1. The observations made during the administration of 114 courses of busulfan to 30 patients over a period of seven years are recorded. The responses to initial courses of therapy corresponded with those reported previously. With repeated courses of therapy, subjective improvement, the decline in the number of leukocytes, decrease of anemia and the subsidence of physical signs of the disease were as satisfactory as during the first course but tended to appear later. Patients were ambulatory and most were symptomatically and objectively improved during and after repeated courses as compared to their status beforehand.

2. Remissions were longest when the leukocyte values were 10,000 per cu. mm., or less, at the time busulfan was discontinued. Among such patients, remissions of six months or longer were seen in 85 per cent after the initial course of busulfan but in only 19 per cent after fifth or later courses.
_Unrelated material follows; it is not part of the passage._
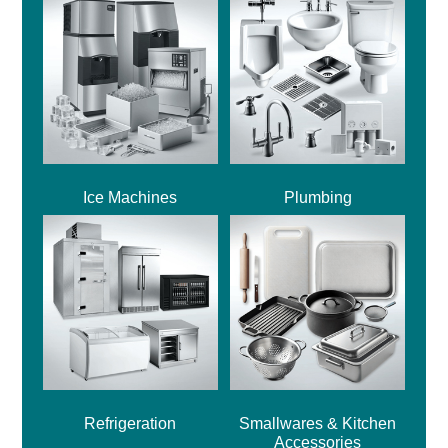
Ice Machines
Plumbing
Refrigeration
Smallwares & Kitchen
Accessories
3. Evidence of partial resistance to busulfan was seen in some cases after multiple courses of treatment. Complete resistance occurred in 15 patients upon development of the acute, myeloblastic phase of chronic myelocytic leukemia. When busulfan failed, 6-mercaptopurine and colcemide were temporarily of value; x-ray was not of benefit. After the onset of the acute phase. the median survival was three months. This mode of termination is probably no more frequent (50 per cent of cases) since the advent of busulfan therapy than before.

4. If anemia was not relieved, or a large spleen was not reduced 50 per cent in size following a course of therapy, the prognosis was poor and the acute phase imminent.
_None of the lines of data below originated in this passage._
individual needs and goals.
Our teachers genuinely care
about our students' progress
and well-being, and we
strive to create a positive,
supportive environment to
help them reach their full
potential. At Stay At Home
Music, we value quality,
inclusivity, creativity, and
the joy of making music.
5. Thrombocytopenia in early, untreated cases was not necessarily a bad sign, nor was the use of busulfan precluded because of it. However, when thrombocytopenia appeared in a previously treated patient, without other evidence indicating busulfan toxicity, or when it occurred in a patient with three or more years of known disease, it usually presaged the development of the terminal acute phase.

6. Side effects of busulfan were significant in only one patient; this man received 8 milligrams daily, double the usual dose, for eight months and developed glossitis, anhydrosis and alopecia totalis. The major hazard in the use of the drug was the occurrence of pancytopenia. This could be related to excessive dosage.
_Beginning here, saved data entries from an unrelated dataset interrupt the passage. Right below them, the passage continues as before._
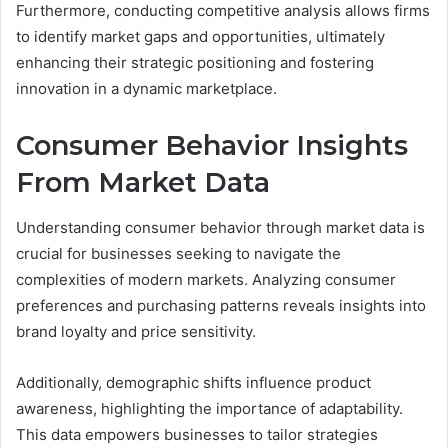
Furthermore, conducting competitive analysis allows firms
to identify market gaps and opportunities, ultimately
enhancing their strategic positioning and fostering
innovation in a dynamic marketplace.
Consumer Behavior Insights
From Market Data
Understanding consumer behavior through market data is
crucial for businesses seeking to navigate the
complexities of modern markets. Analyzing consumer
preferences and purchasing patterns reveals insights into
brand loyalty and price sensitivity.
Additionally, demographic shifts influence product
awareness, highlighting the importance of adaptability.
This data empowers businesses to tailor strategies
7. Morbidity was clearly decreased. Longevity (median 42 months) was greater than in Minot’s untreated cases (median 31 months) and at least as great as that achieved by treatment with radioactive phosphorus and x-ray (median 32-41 months). Repeated courses of busulfan are considered to offer an effective and practical palliative form of therapy for chronic myclocytic leukemia, up to the time of appearance of the terminal acute myeloblastic phase.